Monday, April 12, 2010

Lamott Essay: Response to Anne Lamott's "Polaroids"

Snap! The Polaroid camera releases a flash of light capturing the image upside down through the lenses and chemically combining to the film. Most of us just go randomly shooting trying to capture our precious memories as they arise. As amateur photographers, we only look at the subject and rarely pay attention to the other subtle subjects that feel the space that we weren’t so worried about. When we finally get our Polaroid it’s not the process of waiting, but taking a second look at the exposure. Noticing all the little details that we neglected to see that makes our picture scream a thousand words rather than a mere hundred.

There are two types of writers, process-based and product-based. A process-based writer is one who uses prewriting, drafting, revising, proofreading and editing to develop their final product. A product-based writer is one who only cares about the finished product and doesn’t take all the steps a process-based writer does to end up with a final product. Anne Lamott who explains in her article “Polaroids” that she is a process-based writer and to her writing is like a developing Polaroid. Using the Polaroid metaphor, Lamott explains that for her, watching a Polaroid and not knowing what the picture is going to turn out until it has finished developing, is like writing a first draft.

Although, I myself am a process based writer, Lamott’s Polaroid technique doesn’t truly represent how I use a process for writing. My process allows me to see that my purpose can mature and become more meaningful as I recognize the supporting details. As said before we as amateur photographers don’t have the keen eye as professionals nor can we manipulate a camera meant for merely snapshots. Because of this loss of control we can’t effectively tell the story as it is presented to us. We don’t pay attention to the background of the idea nor that squirrel that just ran by as you pressed the lenses release button.

In “Polaroids” Lamott writes about attending a Special Olympics event that she is writing an article on. She says that going into the event she didn’t have any idea what the article would be focused on. Later in the day a mentally challenged man tugs on her sleeve and shows her a Polaroid of him and his friends together. At this moment an idea for Lamott’s article comes to her. “And this was the image from which an article began forming, although I could not have told you exactly what the piece would end up being about. I just knew that something had started to emerge,” (273). Unlike Lamott’s metaphoric idea of how writing is like a Polaroid developing, when I write I see the subject I see the main points but like that squirrel I didn’t see the little details that made the purpose important. When developing a point it’s the little details we didn’t catch during our first glance that makes the piece truly fly off the page. The processes of the Polaroid developing in our hands help us notice all the small details I had missed but don’t change the ending purpose. This maybe come a tedious ritual but I know each time I look at the final product the more beautiful it becomes.

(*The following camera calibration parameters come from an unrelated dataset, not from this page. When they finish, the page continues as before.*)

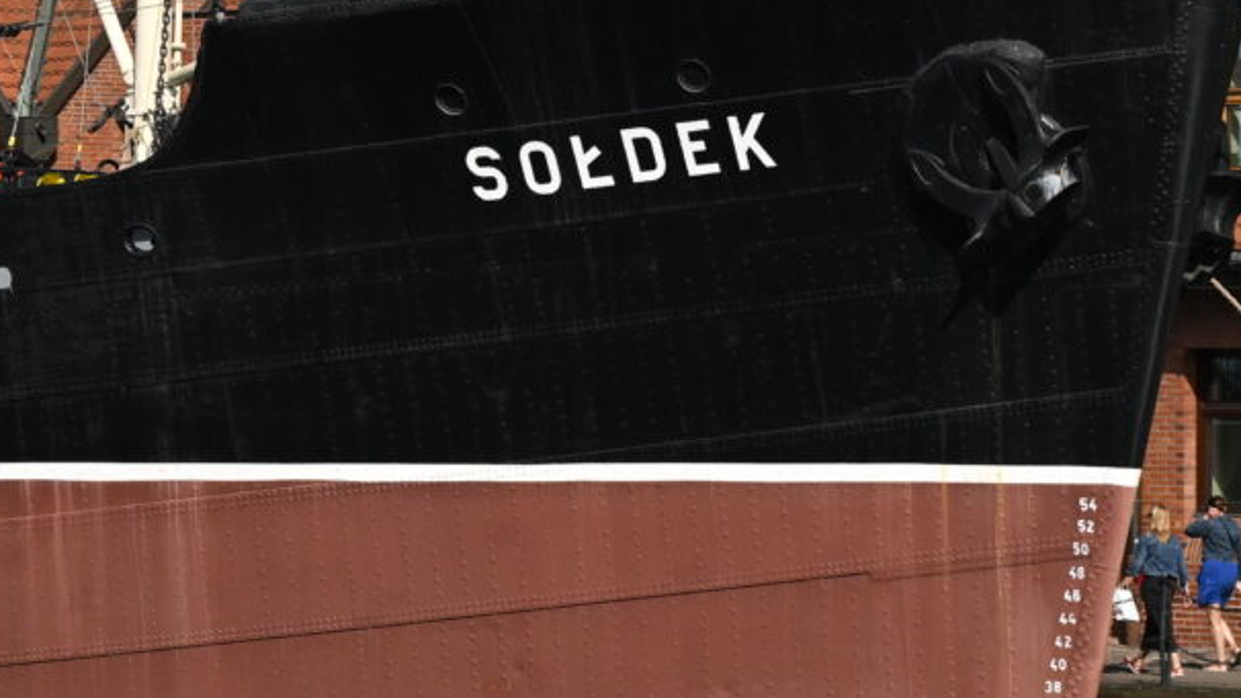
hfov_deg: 9.2
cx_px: -352
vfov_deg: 5.3
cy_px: -195
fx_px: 7569
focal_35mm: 230
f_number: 4
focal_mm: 52
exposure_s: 1/8000
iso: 400
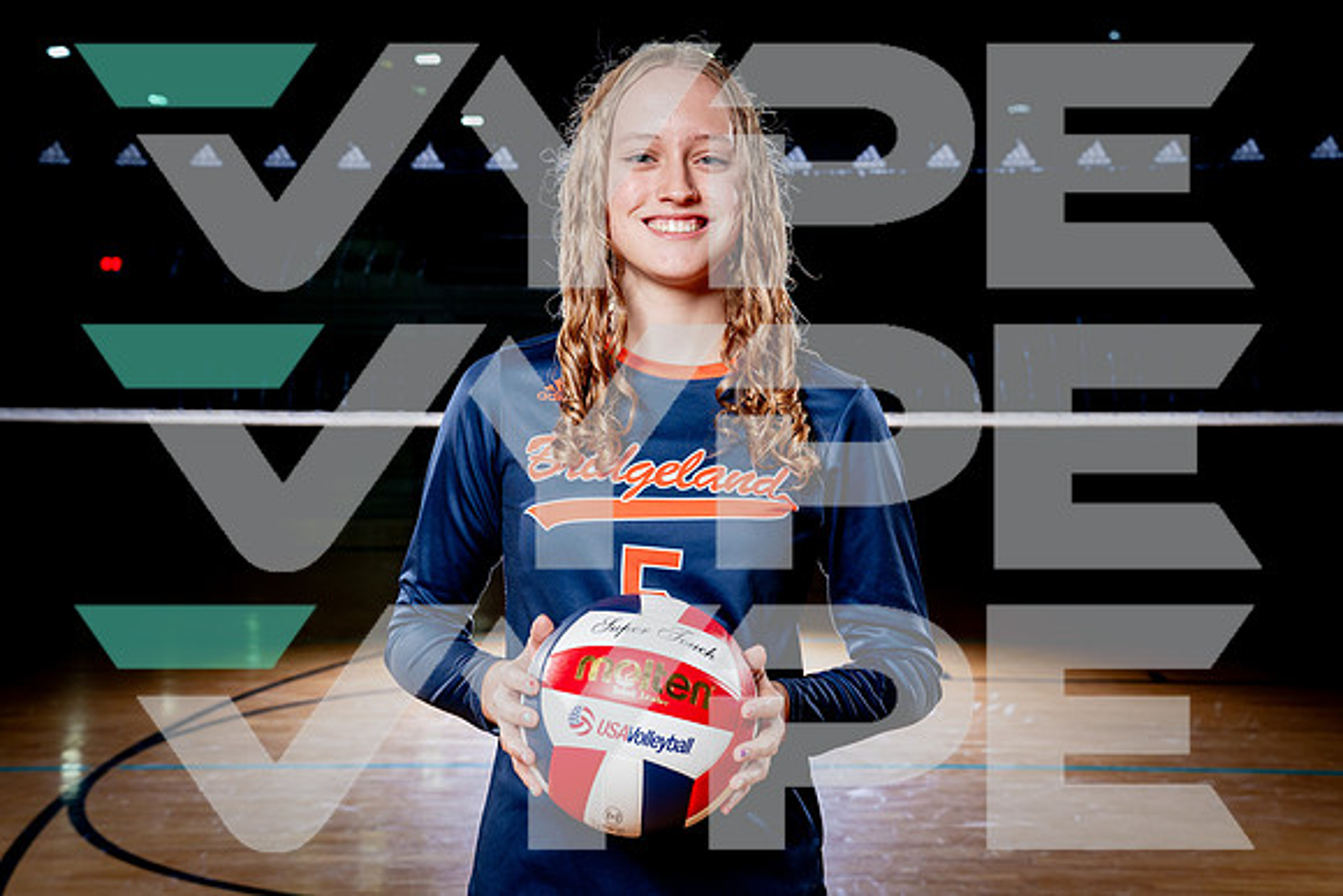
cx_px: 672
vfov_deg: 27.3
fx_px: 1846
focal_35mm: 49
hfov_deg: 40.0
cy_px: 448
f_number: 6.3
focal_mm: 49
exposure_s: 1/250
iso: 400
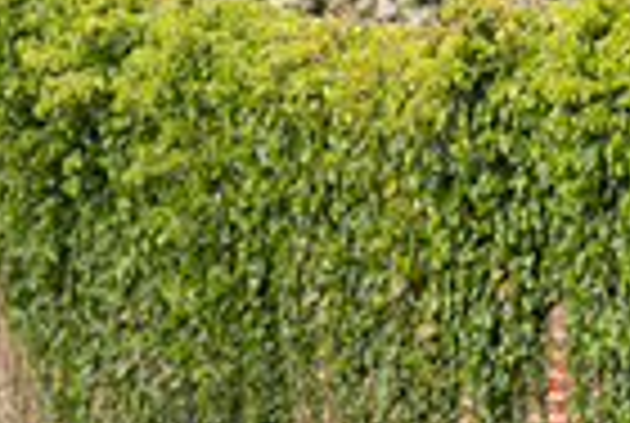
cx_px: -537
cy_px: 622
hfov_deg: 1.7
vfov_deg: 1.2
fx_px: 20659
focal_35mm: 1178
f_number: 3.5
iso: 250
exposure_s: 1/1000
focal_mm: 200
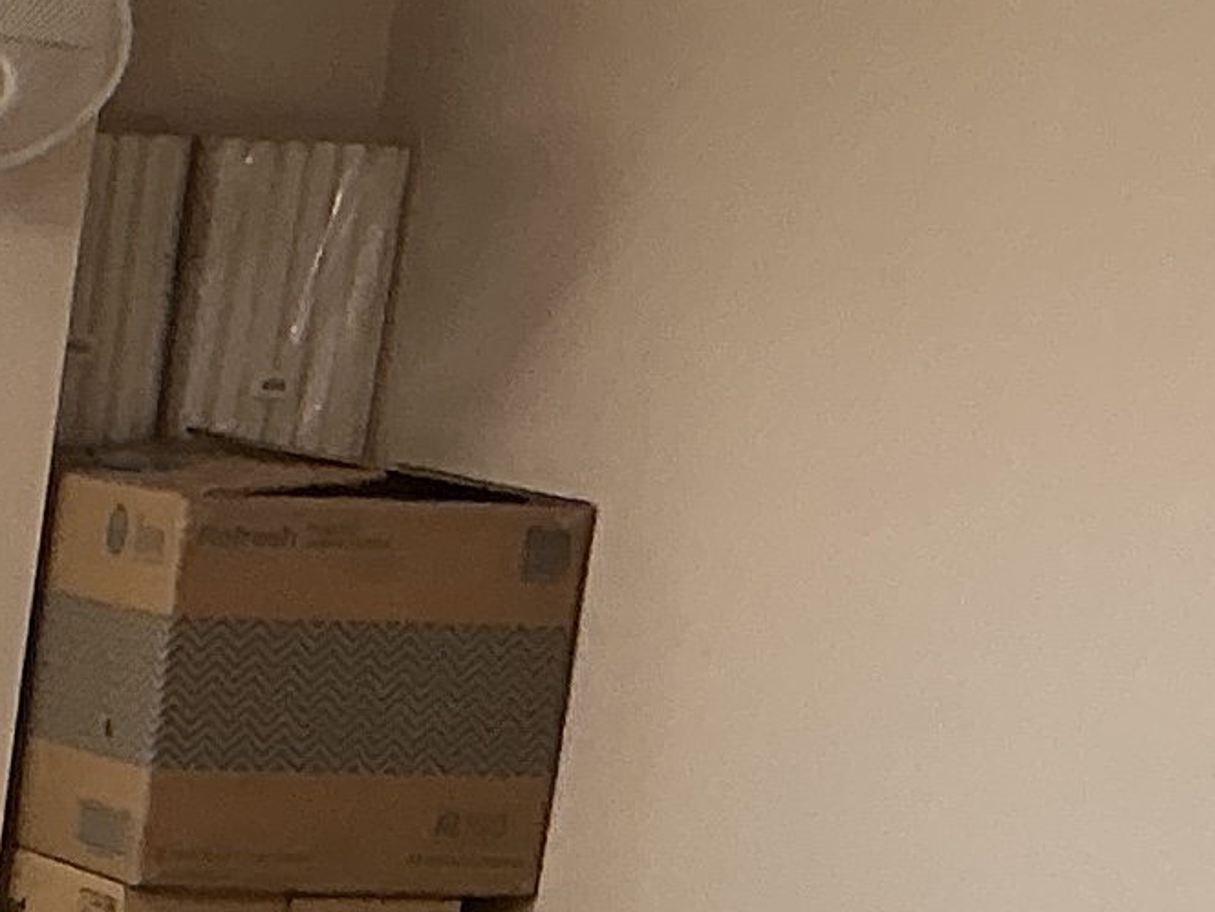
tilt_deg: -15.6
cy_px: 1762
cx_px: -2029
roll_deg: -1.9
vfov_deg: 8.1
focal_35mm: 176
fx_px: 6177
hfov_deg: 9.5
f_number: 1.8
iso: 64
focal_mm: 3
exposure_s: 1/100
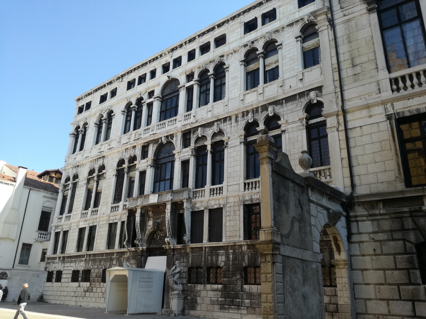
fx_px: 332
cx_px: 213
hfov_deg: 65.3
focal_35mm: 27
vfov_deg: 51.4
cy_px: 160
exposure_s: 1/516
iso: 50
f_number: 2
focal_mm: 3.79
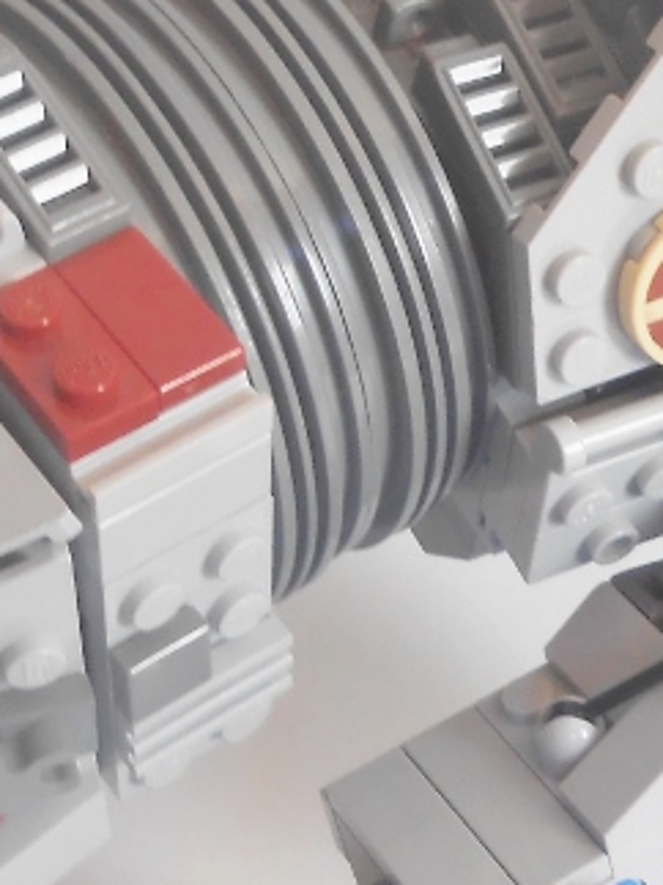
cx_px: 581
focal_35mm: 103
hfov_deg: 14.2
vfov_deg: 19.0
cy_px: 279
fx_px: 2632
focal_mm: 4.6
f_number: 3.5
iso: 80
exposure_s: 1/30
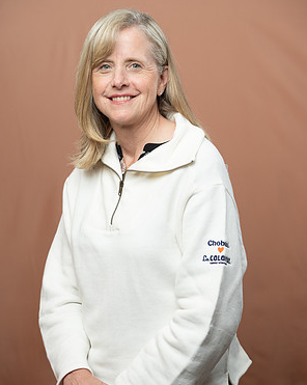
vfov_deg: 19.6
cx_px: 152
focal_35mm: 98
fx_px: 1115
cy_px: 180
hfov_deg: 15.7
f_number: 4
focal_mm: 86
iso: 320
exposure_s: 1/160
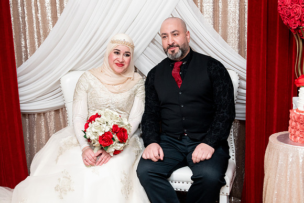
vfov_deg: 27.5
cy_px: 102
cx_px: 152
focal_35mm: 49
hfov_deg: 40.3
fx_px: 414
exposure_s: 1/160
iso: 3200
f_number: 2.8
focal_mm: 49
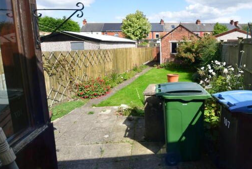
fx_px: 156
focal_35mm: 22
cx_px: 160
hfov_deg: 76.1
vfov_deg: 56.0
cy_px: 65
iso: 200
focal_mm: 11.5
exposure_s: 1/250
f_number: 8
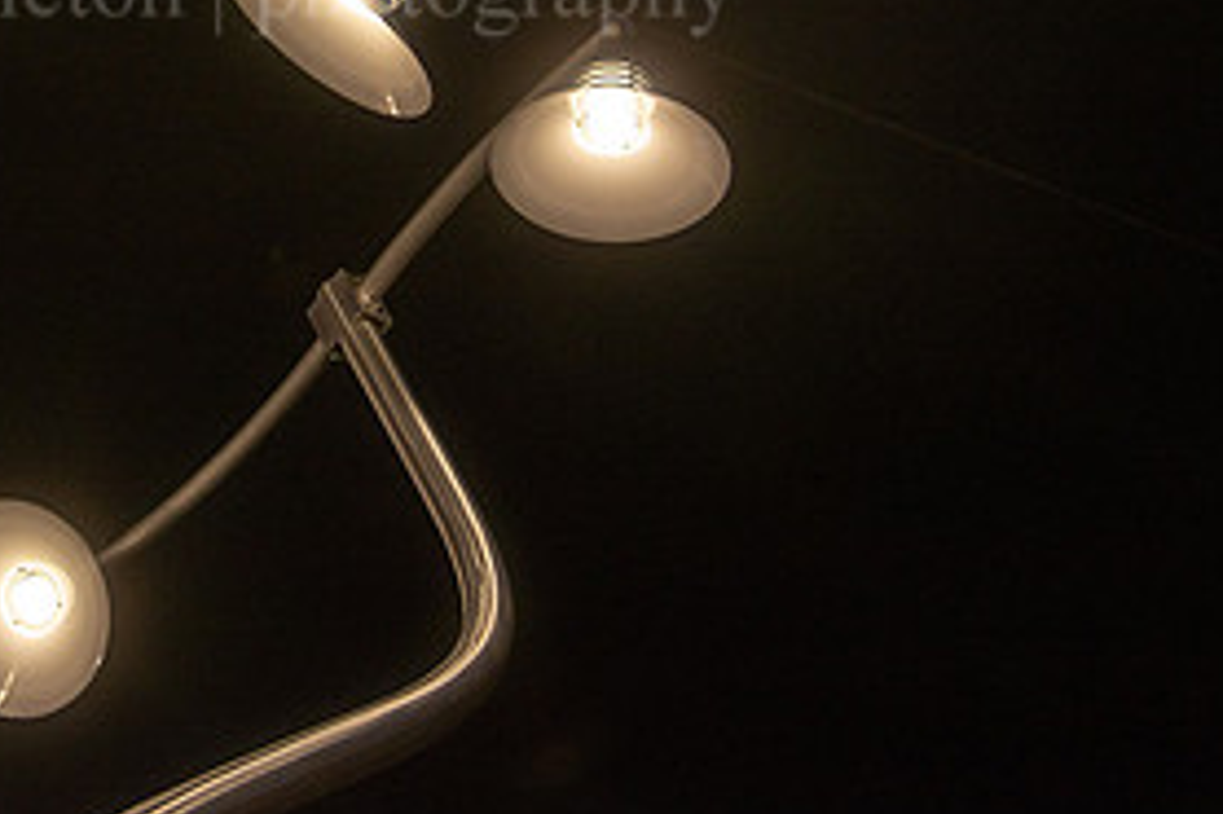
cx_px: 154
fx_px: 3259
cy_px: -7
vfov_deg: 14.0
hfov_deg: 20.9
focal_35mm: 96
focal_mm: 46
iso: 250
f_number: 5
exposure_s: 1/60
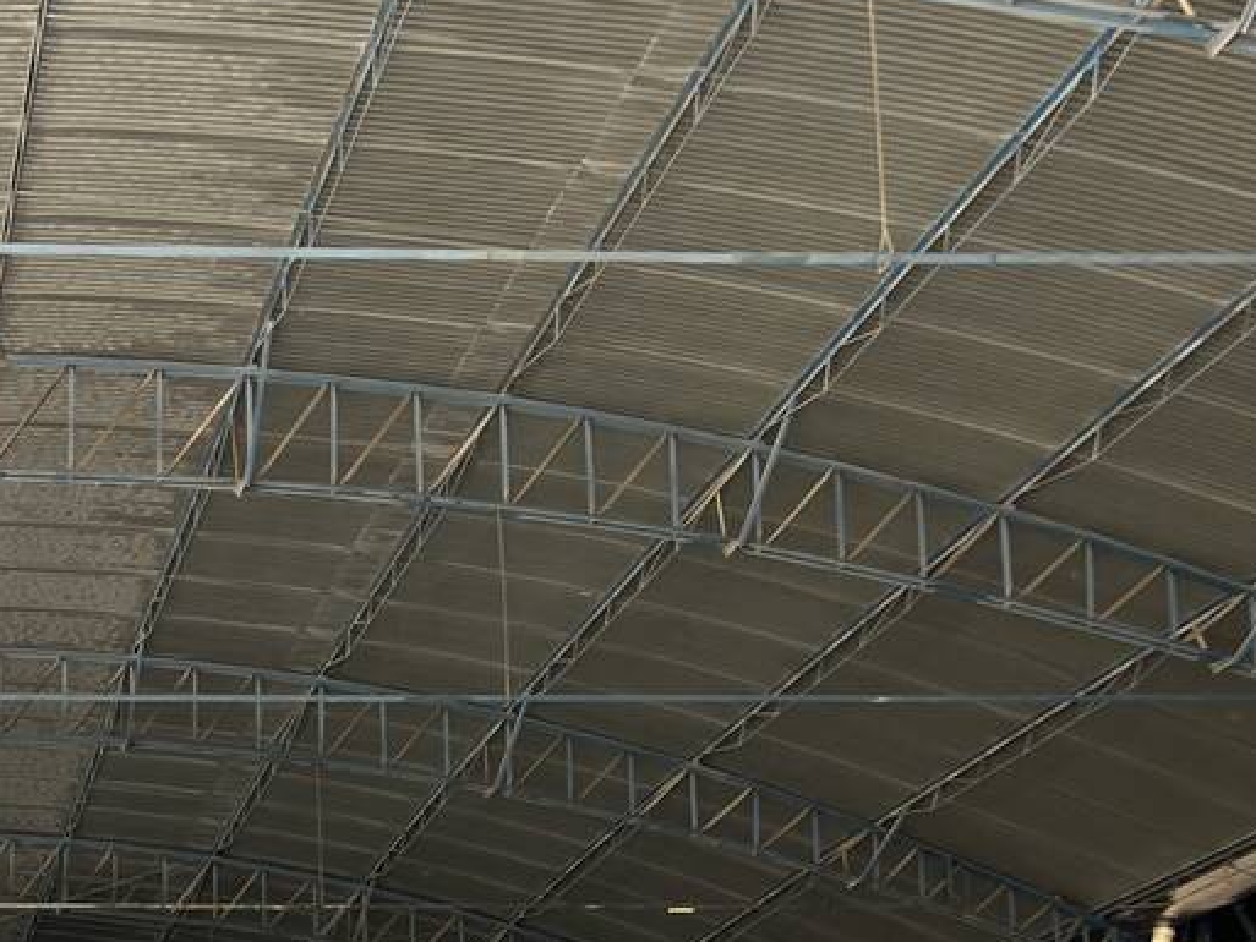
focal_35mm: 73
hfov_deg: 24.8
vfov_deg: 19.0
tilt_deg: +6.9
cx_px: -140
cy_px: 1140
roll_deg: +0.5
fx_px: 2649
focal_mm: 5.7
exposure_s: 1/164
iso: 64
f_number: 1.5
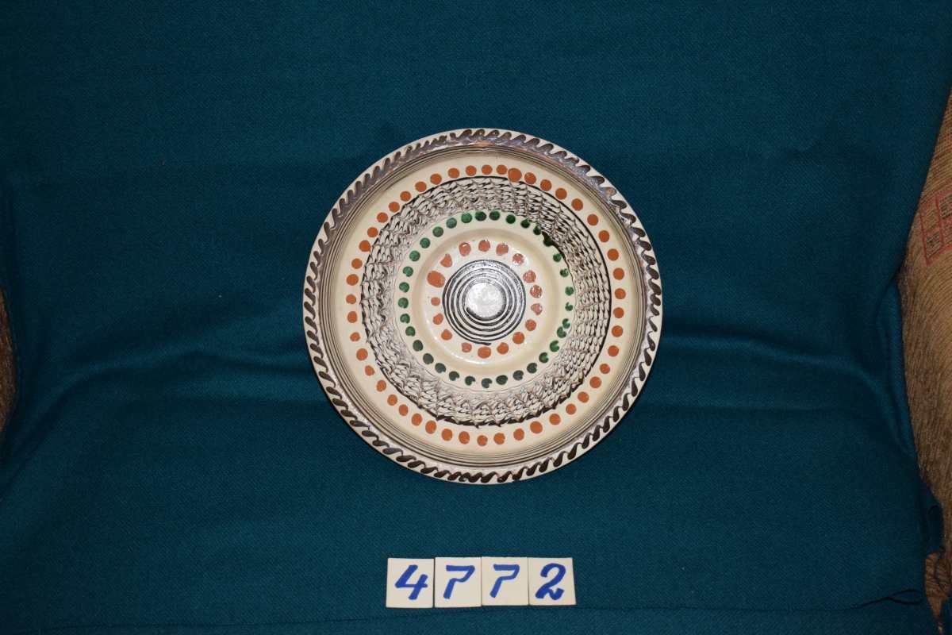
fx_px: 1587
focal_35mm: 60
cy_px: 318
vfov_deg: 22.6
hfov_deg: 33.4
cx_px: 476
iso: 1800
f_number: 4.8
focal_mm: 40
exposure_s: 1/60
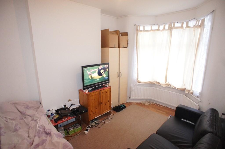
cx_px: 112
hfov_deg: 73.8
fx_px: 150
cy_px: 74
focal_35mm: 24
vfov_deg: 53.1
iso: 1250
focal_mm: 16
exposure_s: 1/60
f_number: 3.2
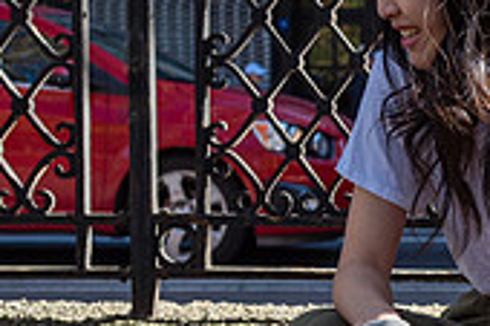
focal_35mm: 116
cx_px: 504
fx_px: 1577
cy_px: 212
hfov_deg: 17.2
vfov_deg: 11.8
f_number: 4
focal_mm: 34
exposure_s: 1/250
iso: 100
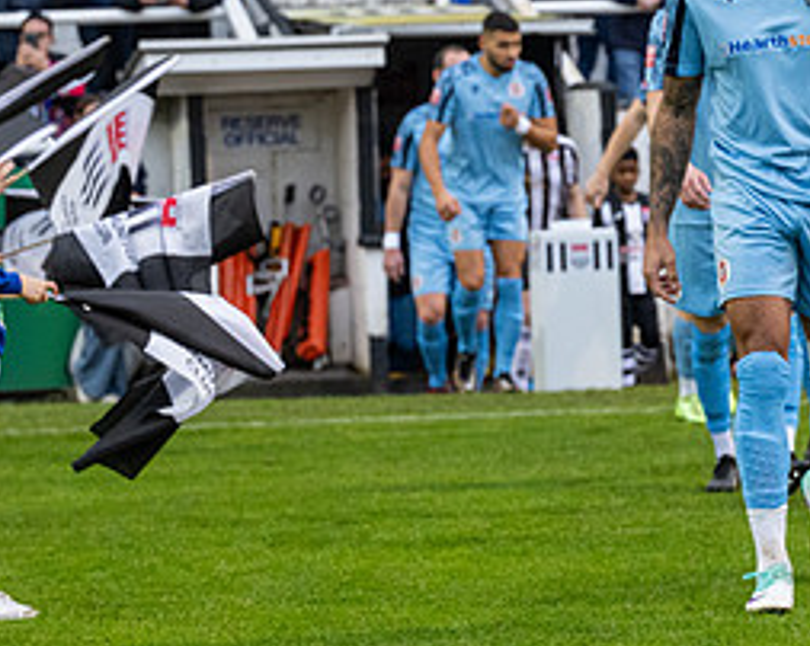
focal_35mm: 187
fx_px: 4479
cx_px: 943
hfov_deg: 10.2
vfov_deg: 8.3
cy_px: 290
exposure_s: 1/400
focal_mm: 70
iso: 2000
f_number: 4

In words a little less metaphorically I write in a process. Like most projects I have an idea, something I want to share with the audience that I feel is important enough to move them or even influence them. My process truly begins after I have jotted down the main ideas and the supporting details that make my point worth arguing. When I feel the idea has fully matured I start to express them on the paper. I add details and develop the point to where the story flows and effectively tells my purpose without giving it all to you all at once. I look over the first roughly written draft and tear apart. Rearranging the piece to better fit the invisible time line that allows the points to be fully understood. The process becomes more tedious as I reread the piece over and over again to make points clearer and remove the points that have become redundant. Revising is the next step in this process and one that can be very important so the reader can fully comprehend rather than trip over misplaced commas and wrong words. After another read and that I feel that the paper has truly accomplished its goal then I can say I’m finished.

As a writer we are never truly finished with this ritual. We are our biggest fans and at the same time our biggest critics and each time we reread our pieces we find something we could have done differently. Sometimes to improve our point or to even show a change in our views as time lingers by. We look at Lamott’s “Polaroids” and we are reminded that when we take a snapshot we are getting more than just the picture we had planned to achieve but that moment in time and all the little details that narrate the story we hope to tell.